Do you notice the difference between L1 and L2, the square term? Due to this, L1 might push weights to be equal to zero whereas L2 would have weights tending to zero but not zero.

In case you are curious about exploring this further, this article goes deep into regularizations and might help.

This is also the exact reason why I tend to use L2 more than L1 regularization. Let's see an example of this with TensorFlow.

Here I show some code to create a simple Dense layer with 3 units and the L2 regularization:

import tensorflow as tf
tf.keras.layers.Dense(3, kernel_regularizer = tf.keras.regularizers.L2(0.1))

To provide more clarity on what this does, as we discussed above this would add a term (0.1 × weight_coefficient_value²) to the loss function which works as a penalty to very big weights. Also, it is as easy as replacing L2 to L1 in the above code to implement L1 for your layer.

Dropouts

The first thing I do when I am building a model and face overfitting is try using dropouts (Srivastava et al.). The idea here is to randomly dropout or set to zero (ignore) x% of output features of the layer during training.

We do this to stop individual nodes from relying on the output of other nodes and prevent them from co-adapting from other nodes too much.

Dropouts are rather easy to implement with TensorFlow since they are available as layers. Here is an example of me trying to build a model to differentiate images of dogs and cats with Dropout to reduce overfitting:

model = tf.keras.models.Sequential([
    tf.keras.layers.Conv2D(32, (3,3), padding='same', activation='relu',input_shape=(IMG_HEIGHT, IMG_WIDTH ,3)),
    tf.keras.layers.MaxPooling2D(2,2),
    tf.keras.layers.Dropout(0.2),
    tf.keras.layers.Conv2D(128, (3,3), padding='same', activation='relu'),
    tf.keras.layers.MaxPooling2D(2,2),
    tf.keras.layers.Dropout(0.2),
    tf.keras.layers.Flatten(),
    tf.keras.layers.Dense(512, activation='relu'),
    tf.keras.layers.Dense(1, activation='sigmoid')
])

As you could see in the code above, you could directly use tf.keras.layers.dropout to implement the dropout, passing it the fraction of output features to ignore (here 20% of the output features).

Early stopping

Early stopping is another regularization method I often use. The idea here is to monitor the performance of the model at every epoch on a validation set and terminate the training when you meet some specified condition for the validation performance (like stop training when loss < 0.5)

It turns out that the basic condition like we talked about above works like a charm if your training error and validation error look something like in this image. In this case, Early Stopping would just stop training when it reaches the red box (for demonstration) and would straight up prevent overfitting.

== == ==

• TO-DO LIST:
a - In the regularization passage, what is the first thing the writer tries when building a model that is overfitting?
b - Extend the regularization passage, picking up right after its last sentence.
The lines after the regularization passage are separate material.

== == ==

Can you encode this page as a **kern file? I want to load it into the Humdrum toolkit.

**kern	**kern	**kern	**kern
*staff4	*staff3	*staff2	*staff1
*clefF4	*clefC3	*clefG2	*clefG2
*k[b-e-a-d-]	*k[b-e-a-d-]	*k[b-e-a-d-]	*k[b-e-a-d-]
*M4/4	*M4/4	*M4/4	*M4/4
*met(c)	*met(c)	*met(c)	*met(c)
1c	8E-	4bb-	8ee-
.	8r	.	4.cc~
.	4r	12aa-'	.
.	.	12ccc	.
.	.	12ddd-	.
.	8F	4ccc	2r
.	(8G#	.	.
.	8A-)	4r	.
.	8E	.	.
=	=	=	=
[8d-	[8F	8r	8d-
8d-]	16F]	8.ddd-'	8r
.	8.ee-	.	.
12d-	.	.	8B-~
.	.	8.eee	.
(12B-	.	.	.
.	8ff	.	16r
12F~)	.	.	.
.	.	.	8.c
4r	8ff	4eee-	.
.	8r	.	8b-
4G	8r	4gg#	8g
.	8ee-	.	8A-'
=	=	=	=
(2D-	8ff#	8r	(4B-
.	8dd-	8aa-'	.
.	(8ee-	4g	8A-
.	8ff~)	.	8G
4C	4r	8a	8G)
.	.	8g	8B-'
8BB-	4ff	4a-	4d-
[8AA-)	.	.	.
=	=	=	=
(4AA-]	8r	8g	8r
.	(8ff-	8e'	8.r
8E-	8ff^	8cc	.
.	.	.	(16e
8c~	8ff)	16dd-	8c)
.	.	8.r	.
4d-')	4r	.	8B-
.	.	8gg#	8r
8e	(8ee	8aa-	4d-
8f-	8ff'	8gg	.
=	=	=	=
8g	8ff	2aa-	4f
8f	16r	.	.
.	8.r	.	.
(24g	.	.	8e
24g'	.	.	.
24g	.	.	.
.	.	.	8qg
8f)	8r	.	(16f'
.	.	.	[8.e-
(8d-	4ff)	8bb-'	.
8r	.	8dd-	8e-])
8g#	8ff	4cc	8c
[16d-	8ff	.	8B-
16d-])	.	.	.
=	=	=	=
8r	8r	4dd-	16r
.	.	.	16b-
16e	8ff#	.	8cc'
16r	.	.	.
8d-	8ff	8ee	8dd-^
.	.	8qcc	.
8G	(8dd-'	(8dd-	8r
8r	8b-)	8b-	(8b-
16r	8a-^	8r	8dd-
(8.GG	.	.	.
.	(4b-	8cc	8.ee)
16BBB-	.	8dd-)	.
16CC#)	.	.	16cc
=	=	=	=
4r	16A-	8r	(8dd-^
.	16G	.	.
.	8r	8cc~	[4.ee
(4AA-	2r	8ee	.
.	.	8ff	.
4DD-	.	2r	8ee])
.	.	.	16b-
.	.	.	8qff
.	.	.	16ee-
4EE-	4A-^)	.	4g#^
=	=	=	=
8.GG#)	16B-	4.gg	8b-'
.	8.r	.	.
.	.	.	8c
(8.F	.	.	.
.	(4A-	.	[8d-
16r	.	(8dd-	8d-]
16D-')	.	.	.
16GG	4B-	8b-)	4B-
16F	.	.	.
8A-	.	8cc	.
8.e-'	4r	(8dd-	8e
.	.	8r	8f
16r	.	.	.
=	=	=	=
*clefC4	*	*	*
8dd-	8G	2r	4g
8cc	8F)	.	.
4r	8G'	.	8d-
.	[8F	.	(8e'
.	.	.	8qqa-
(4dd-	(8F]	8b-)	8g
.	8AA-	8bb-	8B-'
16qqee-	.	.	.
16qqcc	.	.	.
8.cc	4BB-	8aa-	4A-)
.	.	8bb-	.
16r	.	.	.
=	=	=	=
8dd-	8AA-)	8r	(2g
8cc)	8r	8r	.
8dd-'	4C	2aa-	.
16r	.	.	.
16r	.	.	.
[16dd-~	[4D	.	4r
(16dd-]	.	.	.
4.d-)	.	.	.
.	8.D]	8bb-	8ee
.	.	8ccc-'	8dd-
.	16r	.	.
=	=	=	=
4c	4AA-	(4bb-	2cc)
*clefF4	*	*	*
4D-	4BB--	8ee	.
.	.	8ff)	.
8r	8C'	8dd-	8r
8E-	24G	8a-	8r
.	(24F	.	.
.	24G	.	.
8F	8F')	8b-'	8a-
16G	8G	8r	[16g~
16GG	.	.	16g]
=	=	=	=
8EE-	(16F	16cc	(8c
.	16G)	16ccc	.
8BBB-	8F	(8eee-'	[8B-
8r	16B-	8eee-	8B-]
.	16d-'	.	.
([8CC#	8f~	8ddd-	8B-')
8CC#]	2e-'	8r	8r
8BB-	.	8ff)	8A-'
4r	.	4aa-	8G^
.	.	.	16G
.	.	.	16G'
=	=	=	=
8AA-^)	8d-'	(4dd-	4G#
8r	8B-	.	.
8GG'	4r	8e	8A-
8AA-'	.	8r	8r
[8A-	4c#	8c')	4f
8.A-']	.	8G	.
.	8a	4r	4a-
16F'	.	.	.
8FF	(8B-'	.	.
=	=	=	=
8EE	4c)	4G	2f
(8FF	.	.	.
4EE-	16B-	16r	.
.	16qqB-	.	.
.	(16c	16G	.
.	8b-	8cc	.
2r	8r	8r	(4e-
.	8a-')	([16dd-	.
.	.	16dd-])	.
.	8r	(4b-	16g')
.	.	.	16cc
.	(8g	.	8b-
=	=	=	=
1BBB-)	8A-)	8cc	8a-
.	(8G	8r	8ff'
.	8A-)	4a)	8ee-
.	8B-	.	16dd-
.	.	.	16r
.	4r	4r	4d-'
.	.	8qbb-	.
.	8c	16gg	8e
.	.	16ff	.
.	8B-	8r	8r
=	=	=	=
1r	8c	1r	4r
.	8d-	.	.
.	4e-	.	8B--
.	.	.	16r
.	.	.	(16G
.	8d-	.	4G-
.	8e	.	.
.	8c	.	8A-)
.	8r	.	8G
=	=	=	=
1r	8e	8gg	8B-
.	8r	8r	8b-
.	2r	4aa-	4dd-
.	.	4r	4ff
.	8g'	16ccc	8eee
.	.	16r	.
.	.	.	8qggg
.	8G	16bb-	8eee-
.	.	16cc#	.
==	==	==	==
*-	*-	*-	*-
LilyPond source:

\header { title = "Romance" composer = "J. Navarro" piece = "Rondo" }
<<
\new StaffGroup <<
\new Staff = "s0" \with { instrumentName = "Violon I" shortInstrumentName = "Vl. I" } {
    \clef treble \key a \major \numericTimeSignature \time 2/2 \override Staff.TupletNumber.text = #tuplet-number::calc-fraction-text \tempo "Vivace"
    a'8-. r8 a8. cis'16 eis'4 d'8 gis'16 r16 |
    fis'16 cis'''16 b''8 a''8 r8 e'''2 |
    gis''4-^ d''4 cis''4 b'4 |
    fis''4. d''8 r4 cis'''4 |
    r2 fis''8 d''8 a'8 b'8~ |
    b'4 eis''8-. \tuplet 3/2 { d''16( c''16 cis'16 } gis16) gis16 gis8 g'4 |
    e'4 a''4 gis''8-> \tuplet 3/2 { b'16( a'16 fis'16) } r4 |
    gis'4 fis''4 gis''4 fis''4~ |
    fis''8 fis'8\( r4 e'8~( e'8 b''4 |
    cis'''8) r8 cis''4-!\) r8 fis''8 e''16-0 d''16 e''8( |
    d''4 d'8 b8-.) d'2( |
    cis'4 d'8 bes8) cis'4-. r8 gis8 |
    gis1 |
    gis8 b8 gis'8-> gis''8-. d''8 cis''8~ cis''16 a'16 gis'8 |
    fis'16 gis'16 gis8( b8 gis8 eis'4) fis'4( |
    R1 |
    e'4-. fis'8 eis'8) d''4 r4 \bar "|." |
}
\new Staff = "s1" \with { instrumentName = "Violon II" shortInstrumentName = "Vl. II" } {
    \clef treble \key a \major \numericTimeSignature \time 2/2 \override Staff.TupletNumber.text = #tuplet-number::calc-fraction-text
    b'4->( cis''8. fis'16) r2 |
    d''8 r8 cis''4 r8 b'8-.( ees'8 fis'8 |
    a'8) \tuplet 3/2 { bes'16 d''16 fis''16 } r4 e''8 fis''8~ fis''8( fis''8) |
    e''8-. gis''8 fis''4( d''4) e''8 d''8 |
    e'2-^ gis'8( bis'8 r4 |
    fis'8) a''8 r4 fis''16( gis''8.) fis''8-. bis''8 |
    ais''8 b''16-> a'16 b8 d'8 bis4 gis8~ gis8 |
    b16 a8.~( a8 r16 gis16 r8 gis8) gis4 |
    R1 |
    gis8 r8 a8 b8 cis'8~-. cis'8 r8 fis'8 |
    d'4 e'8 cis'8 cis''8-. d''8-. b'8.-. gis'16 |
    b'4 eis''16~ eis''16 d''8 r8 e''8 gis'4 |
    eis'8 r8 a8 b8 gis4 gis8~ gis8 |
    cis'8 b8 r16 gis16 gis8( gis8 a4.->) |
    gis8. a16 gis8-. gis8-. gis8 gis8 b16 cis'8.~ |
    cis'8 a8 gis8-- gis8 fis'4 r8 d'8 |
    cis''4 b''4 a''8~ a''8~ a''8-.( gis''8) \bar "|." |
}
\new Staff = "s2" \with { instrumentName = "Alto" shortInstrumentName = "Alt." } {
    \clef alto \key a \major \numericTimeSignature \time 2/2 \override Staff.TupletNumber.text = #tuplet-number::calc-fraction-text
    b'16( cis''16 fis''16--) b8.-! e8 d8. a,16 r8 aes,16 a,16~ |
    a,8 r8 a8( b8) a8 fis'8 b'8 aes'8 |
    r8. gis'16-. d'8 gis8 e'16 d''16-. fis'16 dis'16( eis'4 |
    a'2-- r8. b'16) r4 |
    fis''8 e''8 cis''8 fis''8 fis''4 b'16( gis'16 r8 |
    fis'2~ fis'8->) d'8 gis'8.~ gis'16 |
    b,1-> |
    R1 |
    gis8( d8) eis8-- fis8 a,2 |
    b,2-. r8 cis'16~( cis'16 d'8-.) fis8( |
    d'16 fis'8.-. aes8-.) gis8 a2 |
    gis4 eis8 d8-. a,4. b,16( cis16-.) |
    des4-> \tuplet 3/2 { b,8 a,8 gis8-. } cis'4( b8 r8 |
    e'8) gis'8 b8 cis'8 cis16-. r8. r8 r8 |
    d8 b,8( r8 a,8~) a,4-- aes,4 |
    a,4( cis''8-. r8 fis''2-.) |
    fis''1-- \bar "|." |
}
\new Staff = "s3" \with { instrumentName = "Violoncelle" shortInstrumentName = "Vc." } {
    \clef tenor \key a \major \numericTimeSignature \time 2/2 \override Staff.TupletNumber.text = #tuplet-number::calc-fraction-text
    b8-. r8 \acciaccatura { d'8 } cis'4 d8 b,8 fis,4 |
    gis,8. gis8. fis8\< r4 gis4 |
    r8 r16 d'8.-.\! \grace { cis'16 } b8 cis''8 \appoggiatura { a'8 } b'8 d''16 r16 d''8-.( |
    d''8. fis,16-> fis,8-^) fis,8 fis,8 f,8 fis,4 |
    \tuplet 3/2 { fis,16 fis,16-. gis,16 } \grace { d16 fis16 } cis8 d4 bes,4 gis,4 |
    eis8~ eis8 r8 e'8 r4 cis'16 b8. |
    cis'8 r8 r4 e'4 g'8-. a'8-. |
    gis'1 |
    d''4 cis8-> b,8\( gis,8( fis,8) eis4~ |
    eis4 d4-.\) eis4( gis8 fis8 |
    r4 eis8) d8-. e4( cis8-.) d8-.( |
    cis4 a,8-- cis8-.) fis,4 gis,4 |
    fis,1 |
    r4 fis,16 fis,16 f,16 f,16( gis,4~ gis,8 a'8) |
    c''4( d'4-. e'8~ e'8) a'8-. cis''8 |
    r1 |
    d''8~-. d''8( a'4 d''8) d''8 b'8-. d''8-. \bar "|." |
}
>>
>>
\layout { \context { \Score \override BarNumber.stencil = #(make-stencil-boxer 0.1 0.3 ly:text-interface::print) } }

== == ==

• TASK RESULTS:
a - Using dropouts.

b -
It (Early stopping) is such a simple and efficient regularization technique that Geoffrey Hinton called it a "beautiful free lunch". – Hands-On Machine Learning with Scikit-Learn and TensorFlow by Aurelien Geron

_Adapted from Lutz Prechelt_

However, for some cases you would not end up with such straightforward choices for identifying the criterion or knowing when Early Stopping should stop training the model.

For the scope of this article we will not be talking about more criteria here, but I would recommend that you check out "Early Stopping — But When, Lutz Prechelt" which I use a lot to help decide criteria.

Let's see an example of Early Stopping in action with TensorFlow:

import tensorflow as tf

callback = tf.keras.callbacks.EarlyStopping(monitor='loss', patience=3)
model = tf.keras.models.Sequential([...])
model.compile(...)
model.fit(..., callbacks = [callback])

In the above example we create an Early Stopping Callback and specify that we want to monitor our loss values. We also specify that it should stop training if it does not see noticeable improvements in loss values in 3 epochs. Finally, while training the model, we specify that it should use this callback.

Also, for the purpose of this example I show a Sequential model – but this could work in the exact same manner with a model created with the functional API or sub classed models, too.

Thank you for reading!

Thank you for sticking with me until the end. I hope you will benefit from this article and incorporate these tips in your own experiments.

I am excited to see if they help you improve the performance of your neural nets, too. If you have any feedback or suggestions for me please feel free to reach out to me on Twitter.

In this tutorial we'll learn how to automatically publish machine learning models in a Gitlab package registry and make them available for your teammates to use. You can also use this technique to share a packaged version of your code as a binary.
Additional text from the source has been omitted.